→ LISTED ENTRIES
○ ○ ○

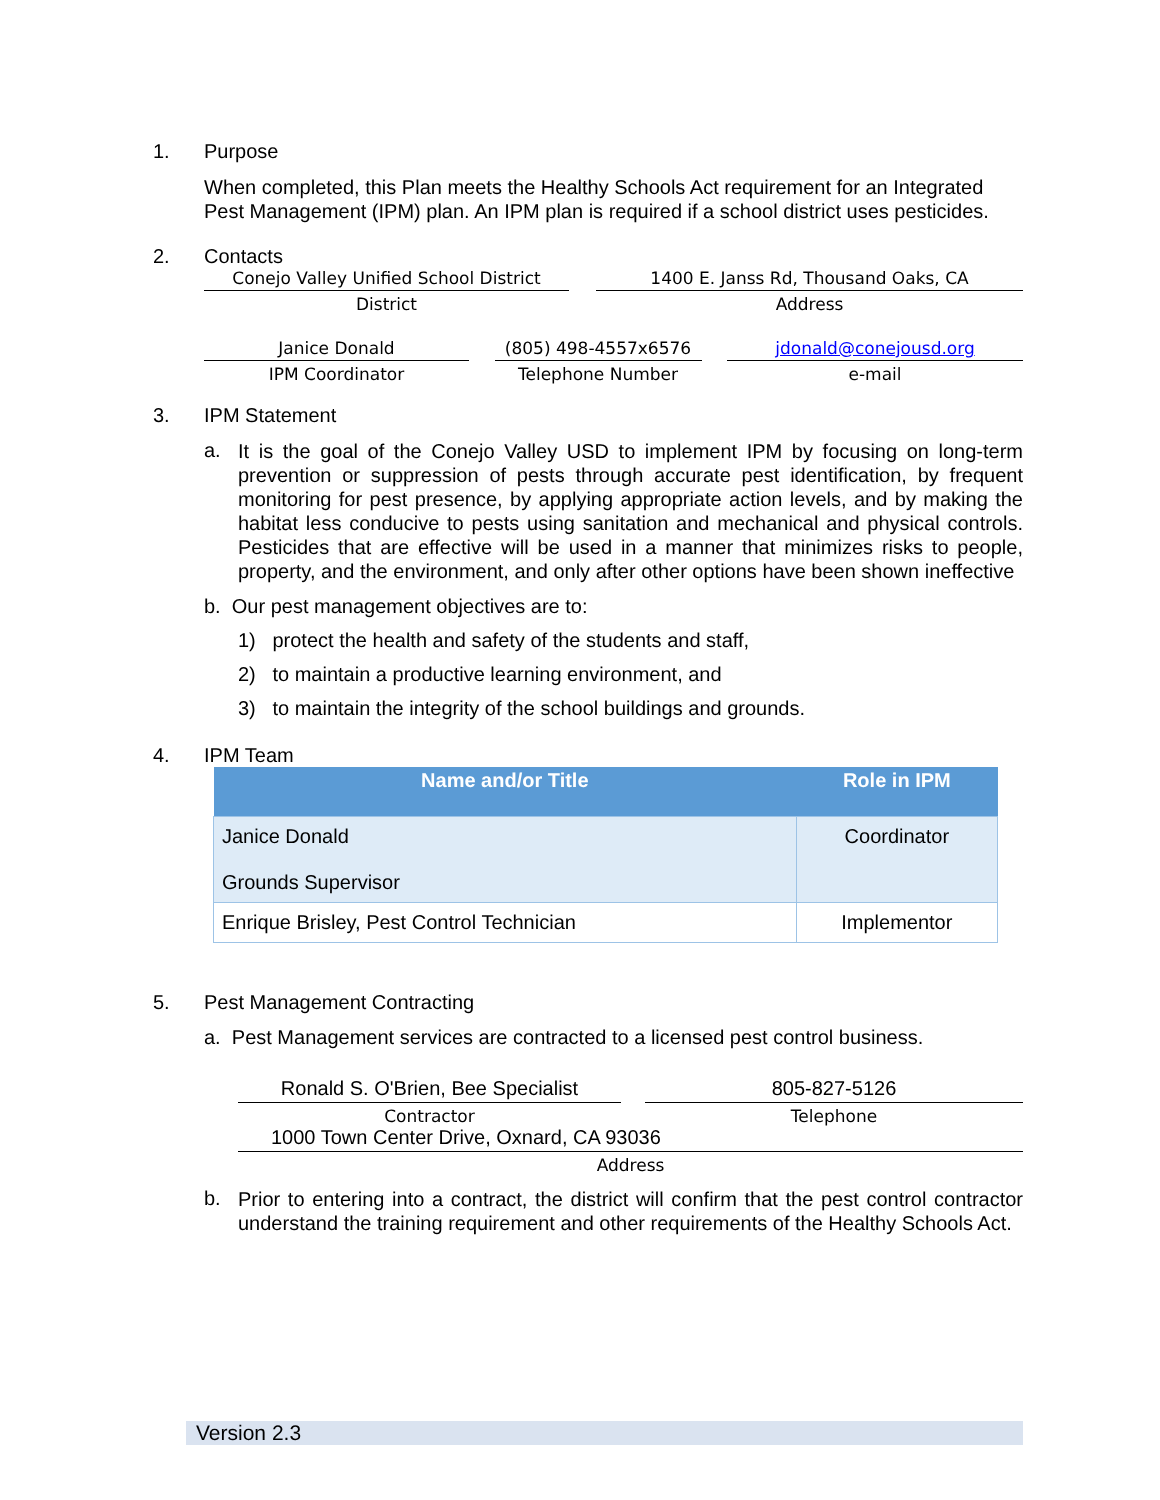1. Purpose
When completed, this Plan meets the Healthy Schools Act requirement for an Integrated Pest Management (IPM) plan. An IPM plan is required if a school district uses pesticides.
2. Contacts
Conejo Valley Unified School District
District
1400 E. Janss Rd, Thousand Oaks, CA
Address
Janice Donald
IPM Coordinator
(805) 498-4557x6576
Telephone Number
jdonald@conejousd.org
e-mail
3. IPM Statement
a.
It is the goal of the Conejo Valley USD to implement IPM by focusing on long-term prevention or suppression of pests through accurate pest identification, by frequent monitoring for pest presence, by applying appropriate action levels, and by making the habitat less conducive to pests using sanitation and mechanical and physical controls. Pesticides that are effective will be used in a manner that minimizes risks to people, property, and the environment, and only after other options have been shown ineffective
b. Our pest management objectives are to:
1) protect the health and safety of the students and staff,
2) to maintain a productive learning environment, and
3) to maintain the integrity of the school buildings and grounds.
4. IPM Team
| Name and/or Title | Role in IPM |
| --- | --- |
| Janice Donald Grounds Supervisor | Coordinator |
| Enrique Brisley, Pest Control Technician | Implementor |
5. Pest Management Contracting
a. Pest Management services are contracted to a licensed pest control business.
Ronald S. O'Brien, Bee Specialist
Contractor
805-827-5126
Telephone
1000 Town Center Drive, Oxnard, CA 93036
Address
b.
Prior to entering into a contract, the district will confirm that the pest control contractor understand the training requirement and other requirements of the Healthy Schools Act.
Version 2.3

○ ○ ○

→ WORK TO BE COMPLETED
All lines from the beginning of the material above through the line holding "Telephone Number" are to be given again exactly, and no others; pictures do not go in.

→ RESPONSE TO THIS TASK
1. Purpose
When completed, this Plan meets the Healthy Schools Act requirement for an Integrated Pest Management (IPM) plan. An IPM plan is required if a school district uses pesticides.
2. Contacts
Conejo Valley Unified School District
District
1400 E. Janss Rd, Thousand Oaks, CA
Address
Janice Donald
IPM Coordinator
(805) 498-4557x6576
Telephone Number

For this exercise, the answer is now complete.